Highly variable scenario and radically different system than what it used to be

predation rate reduced at several sites

restabilization will take >10 years

decreasing dynamics of intertidal meta-ecosystems

Summary

• recovery slow, still not at pre-wasting levels

• declining performance of mussels related to declining phytoplankton

• declining performance of sea stars

Trophic Biotic Interactions

Predation and Grazing

Predation / Grazing

occurs when one interactor kills or reduces the biomass of another through consumption

ex. what causes the lower limit to the mussel bed? predation by sea stars

Predation’s influence on community structure

• can determine lower/upper limits (zonation)

• influences succession

• controls abundances of dominant species

Predation Regime Concepts (lecture 3)

Keystone Species: a single consumer species that has a disproportionately large community effect relative to its abundance

Diffuse Predation: predation impact spread ~evenly across many consumers in a predator “guild” —> per species effects may be small, but total impact is large

• guild is a group of ecologically similar species

Herbivore (Grazer) Effects (lecture 3)

• have unequal effects on abundance of algae

• not much of an effect on variance

Non Trophic Biotic Interactions

Competition and Facilitation

Competition (interspecific) effects (lecture 4)

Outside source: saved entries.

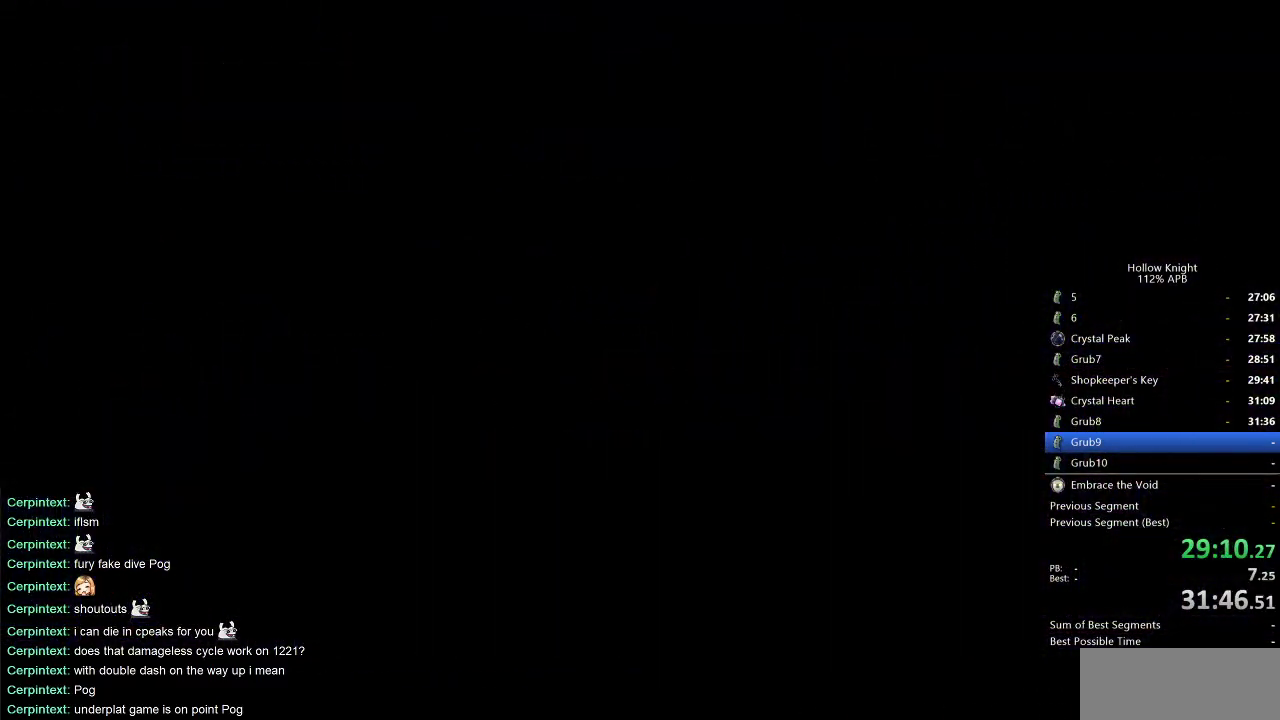
{"keys": ["left"], "events": [[50, "right", "up"], [100, "left", "down"]]}
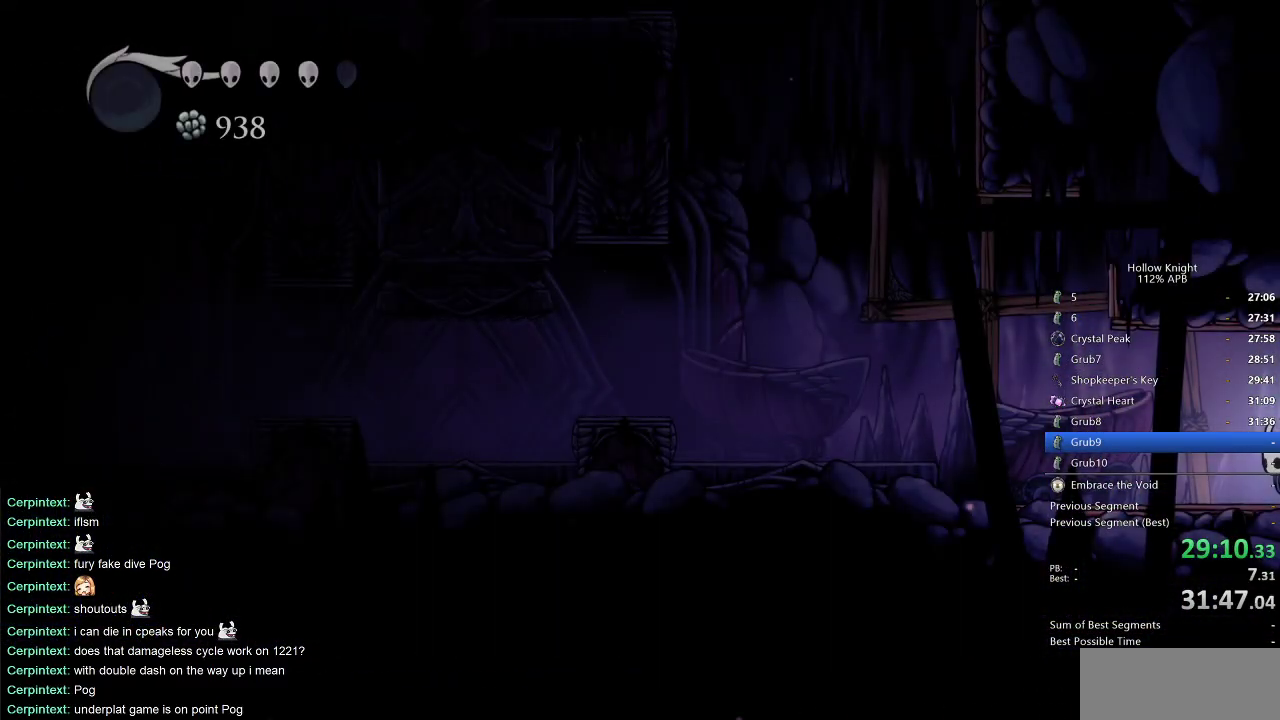
{"keys": ["left"], "events": []}
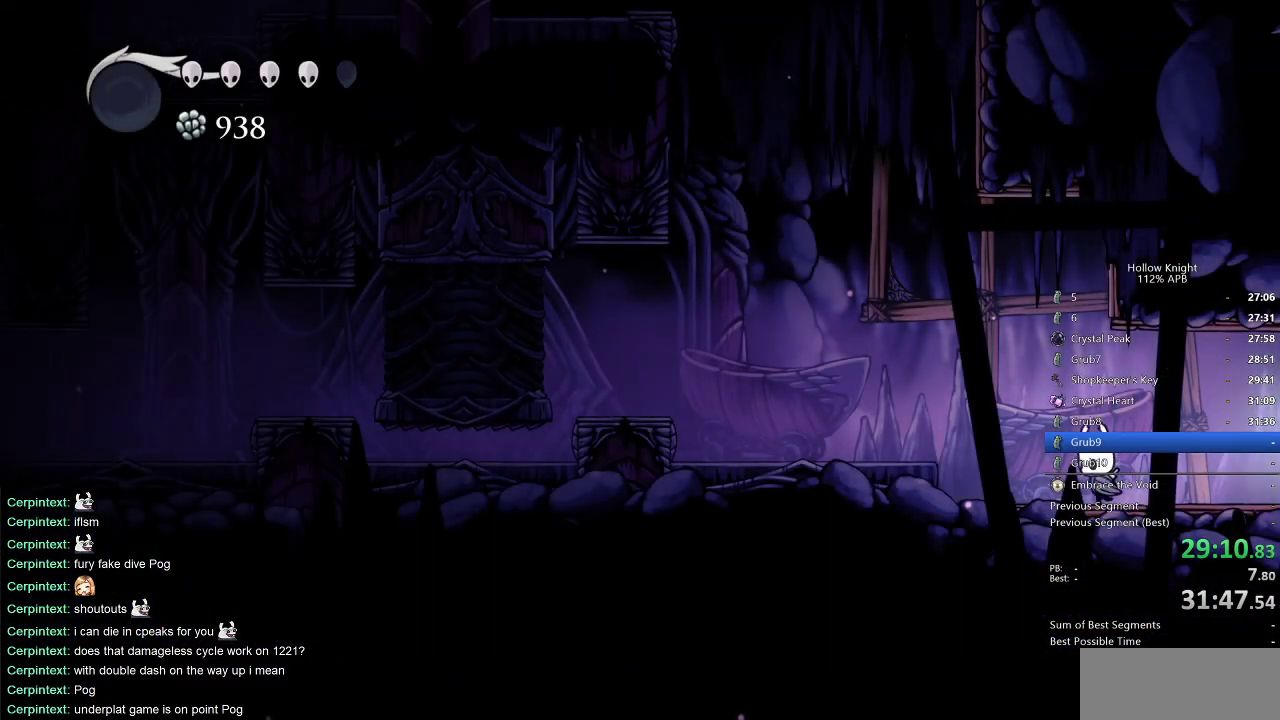
{"keys": ["dash", "left"], "events": [[133, "jump", "down"], [417, "dash", "down"], [417, "jump", "up"]]}
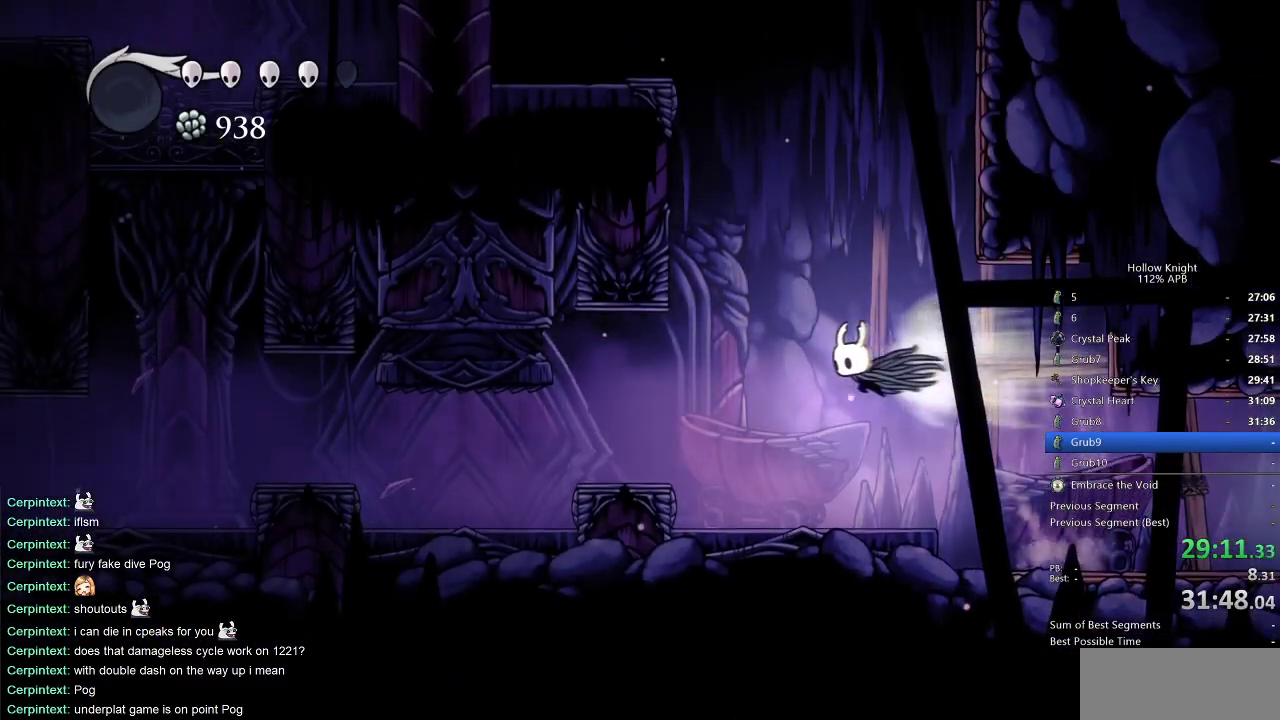
{"keys": [], "events": [[50, "dash", "up"], [433, "left", "up"]]}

competition occurs when interacting species mutually reduce survival or other measures of ecological performance through direct interactions such as overgrowth, preemption, or aggressive behavior

• competition for space/food can determine both basal species and mobile species

• can occur at top and bottom of food web

Interspecific competition

between different species

Intraspecific competition

between conspecifics (same species)

Facilitation (lecture 4)

facilitation occurs when interactions increase the abundance, survival or ecological performance of one or both. if both, its mutualism; if just one is benefited, its commensalism

ex. kelp recruits facilitated by coralline algae

• facilitative interactions are important in structuring communites

Interaction Web

Strucutre is a function of both negative and positive interactions

Environmental stress types

Physiological stress or physical stress

• alter (weaken) spp. interactions

• indirect, but stress can also directly influence community structure

• consumers are often most affected by stress but mobility allows them to escape lethal effects

Physiological stress (lecture 5)

occurs when environmental conditions exceed the normal physiological tolerance range of an organism, compromising biochemical and physiological processes necessary for life

Physiological Performance Curve (lecture 5)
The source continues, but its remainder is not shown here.